Nei giorni successivi lo misero al lavoro. Fecero dei conciliaboli. Tracciarono disegni sulla sabbia. Andarono a scavare il carbone in un giacimento posto a un chilometro di distanza, prepararono una forgia e si misero all'opera. Horace era più nervoso che mai. Emma, ricordando le giornate passate sull'altopiano, era contenta di starsene in un posto dove c'era l'acqua e non batteva il sole. Timothy si recò in giro a esplorare.
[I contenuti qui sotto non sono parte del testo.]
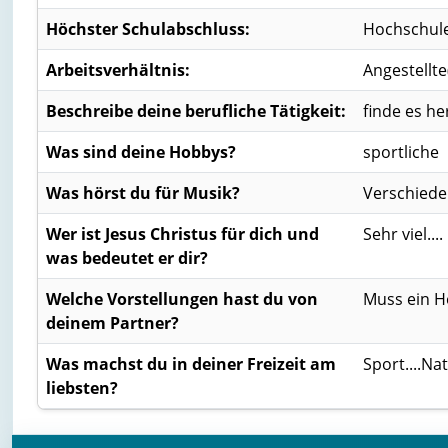
Höchster Schulabschluss:
Hochschule
Arbeitsverhältnis:
Angestellte
Beschreibe deine berufliche Tätigkeit:
finde es h
Was sind deine Hobbys?
sportliche
Was hörst du für Musik?
Verschied
Wer ist Jesus Christus für dich und
Sehr viel....
was bedeutet er dir?
Welche Vorstellungen hast du von
Muss ein He
deinem Partner?
Was machst du in deiner Freizeit am
Sport....Na
liebsten?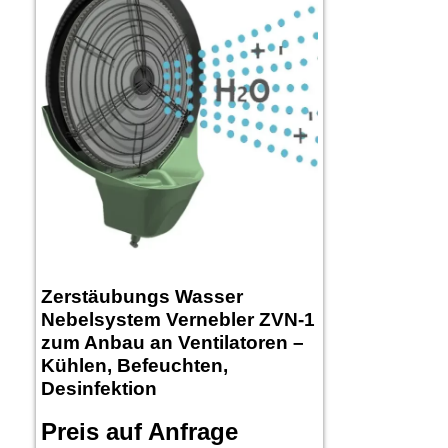
Zerstäubungs Wasser
Nebelsystem Vernebler ZVN-1
zum Anbau an Ventilatoren –
Kühlen, Befeuchten,
Desinfektion
Preis auf Anfrage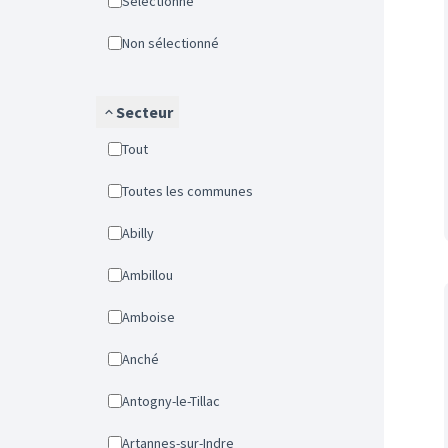
Sélectionné
Non sélectionné
Secteur
Tout
Toutes les communes
Abilly
Ambillou
Amboise
Anché
Antogny-le-Tillac
Artannes-sur-Indre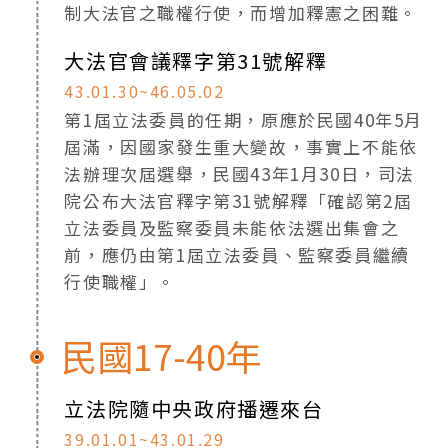
制大法官之職權行使，而增加釋憲之困難。
大法官會議釋字第31號解釋
43.01.30~46.05.02
第1屆立法委員的任期，原應於民國40年5月
屆滿，因國家發生重大變故，事實上不能依
法辦理次屆選舉，民國43年1月30日，司法
院公布大法官釋字第31號解釋「確認第2屆
立法委員及監察委員未能依法選出集會之
前，應仍由第1屆立法委員、監察委員繼續
行使職權」。
民國17-40年
立法院隨中央政府播遷來台
39.01.01~43.01.29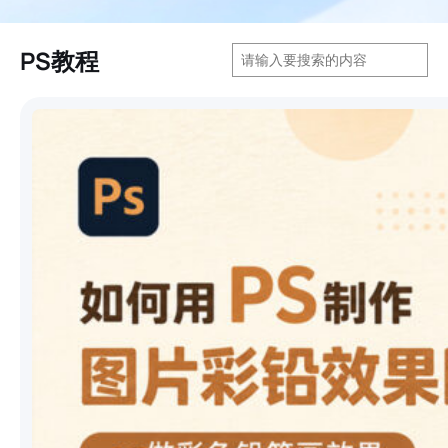
搜
PS教程
索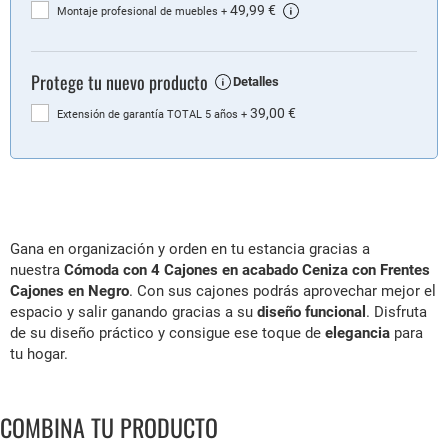
49,99 €
Montaje profesional de muebles
+
Protege tu nuevo producto
Detalles
39,00 €
Extensión de garantía TOTAL 5 años
+
Gana en organización y orden en tu estancia gracias a
nuestra
Cómoda con 4 Cajones en acabado Ceniza con Frentes
Cajones en Negro
. Con sus cajones podrás aprovechar mejor el
espacio y salir ganando gracias a su
diseño funcional
. Disfruta
de su diseño práctico y consigue ese toque de
elegancia
para
tu hogar.
COMBINA TU PRODUCTO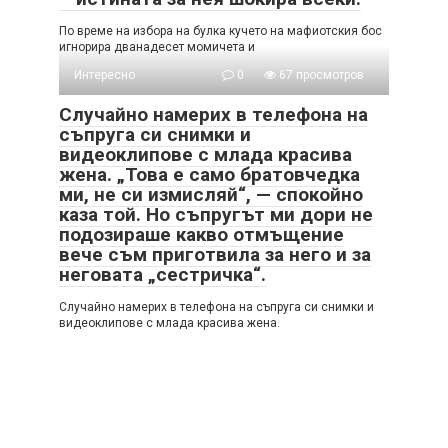
По време на избора на булка кучето на мафиотския бос
игнорира дванадесет момичета и
Интересно
0
67 просмотров
Случайно намерих в телефона на
съпруга си снимки и
видеоклипове с млада красива
жена. „Това е само братовчедка
ми, не си измисляй“, — спокойно
каза той. Но съпругът ми дори не
подозираше какво отмъщение
вече съм приготвила за него и за
неговата „сестричка“.
Случайно намерих в телефона на съпруга си снимки и
видеоклипове с млада красива жена.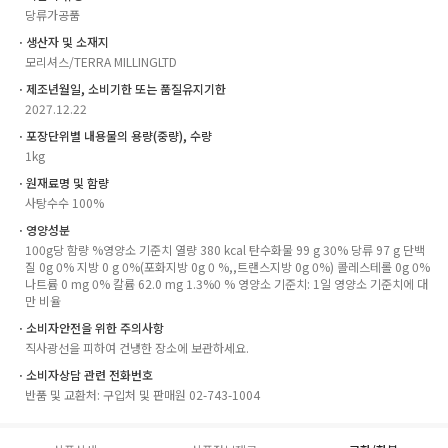
당류가공품
ㆍ생산자 및 소재지
모리셔스/TERRA MILLINGLTD
ㆍ제조년월일, 소비기한 또는 품질유지기한
2027.12.22
ㆍ포장단위별 내용물의 용량(중량), 수량
1kg
ㆍ원재료명 및 함량
사탕수수 100%
ㆍ영양성분
100g당 함량 %영양소 기준치 열량 380 kcal 탄수화물 99 g 30% 당류 97 g 단백
질 0g 0% 지방 0 g 0%(포화지방 0g 0 %,,트랜스지방 0g 0%) 콜레스테롤 0g 0%
나트륨 0 mg 0% 칼륨 62.0 mg 1.3%0 % 영양소 기준치: 1일 영양소 기준치에 대
만 비율
ㆍ소비자안전을 위한 주의사항
직사광선을 피하여 건냉한 장소에 보관하세요.
ㆍ소비자상담 관련 전화번호
반품 및 교환처: 구입처 및 판매원 02-743-1004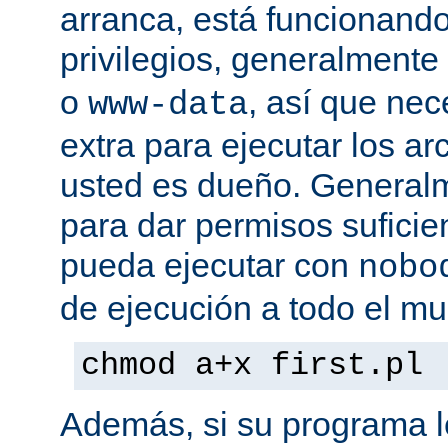
arranca, está funcionando
privilegios, generalmente
o
, así que nec
www-data
extra para ejecutar los ar
usted es dueño. General
para dar permisos suficie
pueda ejecutar con
nobo
de ejecución a todo el mu
chmod a+x first.pl
Además, si su programa l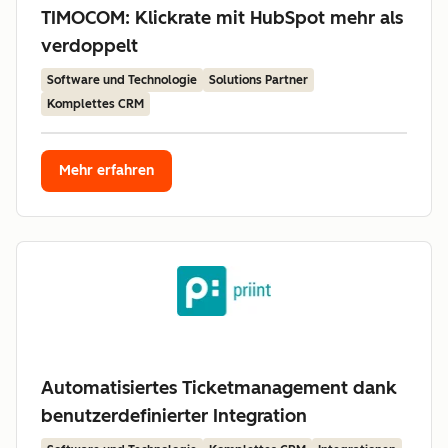
TIMOCOM: Klickrate mit HubSpot mehr als
verdoppelt
Software und Technologie
Solutions Partner
Komplettes CRM
Mehr erfahren
Automatisiertes Ticketmanagement dank
benutzerdefinierter Integration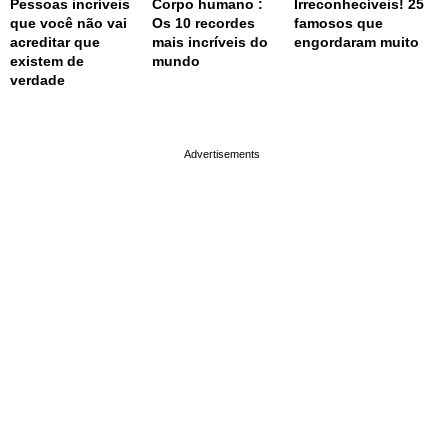
Pessoas incríveis
Corpo humano :
Irreconhecíveis! 25
que você não vai
Os 10 recordes
famosos que
acreditar que
mais incríveis do
engordaram muito
existem de
mundo
verdade
page served in 0.002s (0,4)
Risalì il sentiero che portava all'altopiano e passò lunghe ore nell'esplorazione delle rovine della città. Frugando nella sabbia e nella polvere trovò di tanto in tanto qualche manufatto: armi primitive; sbarre lunghe fino a un metro fatte di metallo, con tracce di ruggine; ceramiche dalla forma strana, che potevano essere idoli. Si sedette a guardare ciò che aveva trovato, ma non riuscì a cavarne un senso. Comunque, le rovine esercitavano su di lui uno strano fascino, e vi ritornò varie volte.
Laggiù, chissà quanti millenni prima, era vissuta una forma di vita intelligente che aveva avuto una società e un'economia evoluta. Che tipo di intelligenza fosse stata le rovine non lo lasciavano capire. Le porte degli edifici erano circolari e talmente piccole che Timothy vi entrava a malapena. Le stanze erano talmente basse da costringerlo a camminare carponi per esplorarle. Non c'erano scale che conducessero ai piani superiori, ma soltanto pertiche metalliche troppo lisce per arrampicarsi.
Alla fine si decise a salire sulla massiccia collinetta tronca. I suoi fianchi erano pieni di massi in equilibrio precario, che quando li sfiorava minacciavano di cadergli addosso. Tra un masso e l'altro c'era della ghiaia scivolosa, su cui doveva salire con attenzione, per non smuovere i massi.
Forse, si era detto, gli abitanti della città avevano messo in cima alla collina un posto di guardia, a scanso di possibili invasioni da parte di popolazioni straniere, o per controllare le mandrie, o per scopi che non riusciva a immaginare. Ma in cima trovò solo una distesa di rocce, sabbia e argilla su cui non cresceva nessuna pianta; sulla roccia non c'era nessun lichene. Il vento fischiava attorno a Timothy, che giudicò quella vetta il fazzoletto di terra più desolato che avesse visto.
Sotto di lui si stendeva un panorama affascinante sui colori giallastri dell'altopiano che avevano attraversato si stagliavano altre montagnole come la sua, più scure del piano; a ovest si scorgeva il canyon, rosso come una ferita, e al di là del canyon il profilo spezzato di una catena di montagne azzurrine.